Background: Depletion of gut-associated lymphocytes by HIV infection facilitates microbial translocation, which may contribute to non-Hodgkin lymphoma (NHL) risk via chronic immune activation and B-cell hyperstimulation.
Method: We therefore examined associations of four microbial translocation markers with subsequent NHL risk in a case-control study nested within four prospective cohort studies of HIV-infected individuals. Prediagnostic blood specimens for 56 NHL cases and 190 controls matched for age, sex, race, specimen type, cohort, and CD4 T-cell count were tested for the endotoxin lipopolysaccharide (LPS), antiendotoxin core antibody (EndoCab), LPS-binding protein (LBP), and soluble CD14 (sCD14).

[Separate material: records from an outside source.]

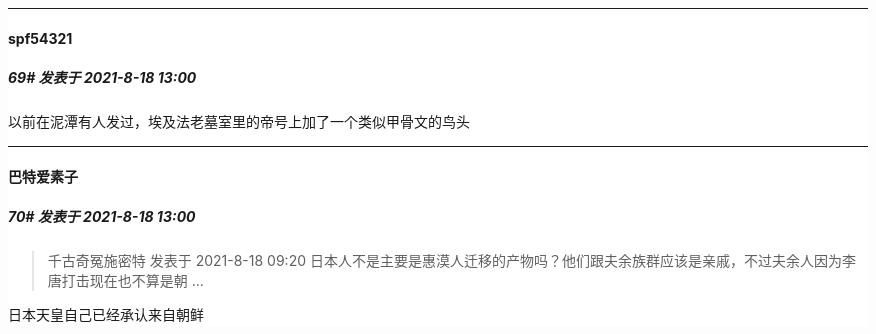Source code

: 
*****

####  spf54321  
##### 69#       发表于 2021-8-18 13:00


以前在泥潭有人发过，埃及法老墓室里的帝号上加了一个类似甲骨文的鸟头


*****

####  巴特爱素子  
##### 70#       发表于 2021-8-18 13:00


<blockquote>千古奇冤施密特 发表于 2021-8-18 09:20
日本人不是主要是惠漠人迁移的产物吗？他们跟夫余族群应该是亲戚，不过夫余人因为李唐打击现在也不算是朝 ...</blockquote>
日本天皇自己已经承认来自朝鲜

Results: Elevated levels of sCD14 were associated with significantly increased NHL risk [odds ratio (OR) 2.72 (95% confidence interval [95% CI] 1.29-5.76)]. In subgroup analyses, elevated LPS levels were also associated with significantly increased NHL risk [OR 3.24 (95% CI 1.10-9.53)]. EndoCab and LBP levels were not associated with NHL risk.
Conclusion: The association of sCD14 and LPS with NHL risk supports an etiologic role for gut microbial translocation in lymphomagenesis among HIV-infected individuals. Additional studies with larger sample sizes are needed to confirm these observations.